There are a few key elements of the intranet strategy that can easily contribute to a sound business case: among the biggest is search.

One of the most frustrating tasks for knowledge workers is the difficulty encountered in finding the right information at the right time.

Here’s a Post-It note business case for this: 1,000 employees losing 30 minutes (very conservative) a day due to lack of findability. That’s 30,000 minutes per day, multiplied by a blended average $50/hr, making a total of $25,000/day or $5.5m/year (220 working days). That’s a “soft cost”, granted. But it’s still a lot of productivity – consider, too, that when someone is distracted like this from the task at hand, that sense of frustration is going to pervade their following activities.

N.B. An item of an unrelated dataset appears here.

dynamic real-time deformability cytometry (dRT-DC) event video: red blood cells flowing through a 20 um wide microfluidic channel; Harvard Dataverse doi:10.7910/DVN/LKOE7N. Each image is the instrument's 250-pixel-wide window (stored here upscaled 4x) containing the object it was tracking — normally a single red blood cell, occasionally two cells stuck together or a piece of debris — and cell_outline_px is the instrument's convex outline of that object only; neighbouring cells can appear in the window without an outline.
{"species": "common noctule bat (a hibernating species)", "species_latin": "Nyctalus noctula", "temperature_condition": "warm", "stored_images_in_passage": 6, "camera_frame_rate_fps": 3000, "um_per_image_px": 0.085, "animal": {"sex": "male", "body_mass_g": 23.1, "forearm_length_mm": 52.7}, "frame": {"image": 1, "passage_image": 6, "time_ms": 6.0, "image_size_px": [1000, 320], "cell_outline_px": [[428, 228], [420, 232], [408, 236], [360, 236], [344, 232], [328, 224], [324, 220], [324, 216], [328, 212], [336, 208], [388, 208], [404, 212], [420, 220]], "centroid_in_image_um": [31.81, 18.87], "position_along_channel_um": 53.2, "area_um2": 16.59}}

Search isn’t just about the intranet, of course. But it should be as easy as possible to both find information hosted on the intranet itself as well as use the intranet to find information in other systems. This means getting data organised and making metadata work for you.

It’s not just about big data: it’s about good data. Getting data sorted out is no mean feat: but better search (findability) will have a direct correlation toward delivering automation and efficiency at scale because it requires, in essence, a working enterprise data model (as well as policy and standards to maintain it).

Another critical element for the modern workplace is “Appification” and mobility.

Company intranets should be transforming into something like a “digital desktop” – a virtual hub of business activity involving unified communications (social networking, instant messaging), business process management (tasks and automation) and information sharing (knowledge management). Some businesses are already a long way down the road on this journey, and some of these have the capacity to invest.

Here are some simple questions that can be interesting to ponder in the context of how important your company intranet is to you and your employees:

  • Is the intranet just the “Corporate voice” – a one-way communication channel?
  • How important is internal, corporate information to reducing risk and do we understand the role of the intranet in this regard?
  • How can multimedia be better used and served to employees to aid knowledge sharing and training?
  • How can we integrate unified communications across the enterprise (messaging, tasks, workflows and automation) for a truly “connected workplace”.
  • How important is “personalisation” to us; do we want employees to like the intranet?

 

Intranet approaches for the new generation will need to change. Stagnant intranets that are one-way channels for the corporation to “shout” at the employee, or simple information silos that reflect the corporate structure, will not help retain the new breed of knowledge workers.

Dean Britton is an Information Manager with many years’ experience at senior levels in technology and project management roles, within both the private and public sectors.